Incastonato dai primi anni ’50 tra le vie Calderon de la Barca, Lentasio e da Viadana (a ridosso del corso di Porta Romana), in pieno centro storico. Dove i bombardamenti della Seconda Guerra Mondiale sventrarono un’area. E il Comune dispose di ricucirla, nel disegno di nuove funzioni urbane, con un’autorimessa: riconosciuta simbolo del ‘boom economico’ veicolato dall’auto privata di cittadini liberi di muoversi, e simbolo della cultura architettonica italiana. Essenziale, elegante, coerente con quel Dna della Milano moderna, del ’900, punto di riferimento di un’estesa comunità internazionale.
Ha ispirato lo Stadio Olimpico a Siviglia, ancora di recente, il nostro Garage icona, progettato da Antonio Cassi Ramelli. Ma non è solo una ‘forma’: degna di vincolo di tutela da parte della Sovrintendenza, con obblighi conservativi. Tuttora molto utilizzato, è difeso strenuamente dall’Automobile Club Milano.
Il presidente Geronimo La Russa e il segretario della Commissione Mobilità Paolo Redaelli, questo mese, sono intervenuti a ribadire la sua eccezionale capienza (800 posti auto), nella città che non ha un’adeguata politica della sosta, ma ovunque auto in sosta irregolare e disordinata: mancano 90mila posti auto nelle ore diurne e 34.500 in quelle notturne.
E se il Piano Aria Clima del Comune destinerà il centro storico ad uso esclusivo delle auto elettriche, tanto più irrinunciabile è il parcheggio in elevazione. “Drammatico”, perciò, se ne prospetta l’abbattimento. Che l’attuale proprietà (Lombardia Parcheggi, consigliere delegato Johann Breiteneder), nonostante i bilanci in utile, da sette anni chiede. Per innalzare al suo posto un ennesimo, spropositato Hotel Parking con due torri: una di 14 piani fuori terra (più sei interrati) e un’altra di nove piani.
Affare milionario. Proporzionato all’enorme volumetria. Da realizzare ottenendo permessi di costruire in deroga a vari vincoli. Quello imposto dalla Soprintendenza è stato bocciato nel maggio di quest’anno dal Tar Lombardia. Ma contro tale sentenza il ministero della Cultura si è appellato al Consiglio di Stato, chiedendo di sospenderla, temendo che le ruspe si potrebbero mettere presto all’opera: niente paura, ieri, hanno dichiarato a Roma, precisando che il procedimento di rilascio del titolo edilizio non è affatto giunto al termine.

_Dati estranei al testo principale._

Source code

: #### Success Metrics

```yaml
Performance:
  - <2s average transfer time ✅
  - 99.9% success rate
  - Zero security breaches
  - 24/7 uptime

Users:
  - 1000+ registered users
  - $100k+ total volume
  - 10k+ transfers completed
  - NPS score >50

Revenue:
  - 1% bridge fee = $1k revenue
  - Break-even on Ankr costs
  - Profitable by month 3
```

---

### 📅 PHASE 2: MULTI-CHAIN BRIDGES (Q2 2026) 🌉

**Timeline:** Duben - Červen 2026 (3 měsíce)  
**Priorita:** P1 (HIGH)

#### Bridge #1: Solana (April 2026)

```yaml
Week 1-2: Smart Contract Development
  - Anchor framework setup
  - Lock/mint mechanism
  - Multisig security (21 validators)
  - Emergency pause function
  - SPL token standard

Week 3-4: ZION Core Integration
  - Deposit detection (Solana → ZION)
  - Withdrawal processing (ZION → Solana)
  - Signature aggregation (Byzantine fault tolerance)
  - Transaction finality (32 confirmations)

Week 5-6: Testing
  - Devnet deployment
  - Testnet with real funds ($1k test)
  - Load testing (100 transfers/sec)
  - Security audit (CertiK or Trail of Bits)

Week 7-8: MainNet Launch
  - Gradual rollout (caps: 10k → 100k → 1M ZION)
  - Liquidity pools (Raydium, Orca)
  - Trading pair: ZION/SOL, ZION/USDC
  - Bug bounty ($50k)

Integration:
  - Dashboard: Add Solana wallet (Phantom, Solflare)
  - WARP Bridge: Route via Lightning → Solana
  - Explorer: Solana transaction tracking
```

E la responsabilità del Comune di Milano si ridiscute di nuovo in un’udienza pubblica il 17 settembre, in sede Tar. Ma la grande attesa, ovviamente, è per l’udienza di merito che compete in definitiva, a breve, ancora al Consiglio di Stato: nel valutare la fondatezza del vincolo della Soprintendenza sul bel Garage, funzione di vita associata, fa tutti riflettere su come la rinascita economica sia per lo più fagocitata dall’accentramento metropolitano (con non pochi abusi edilizi finiti sotto inchiesta), nella Milano privata della sua identità di “città del Novecento”, e semmai cattivo esempio per le altre.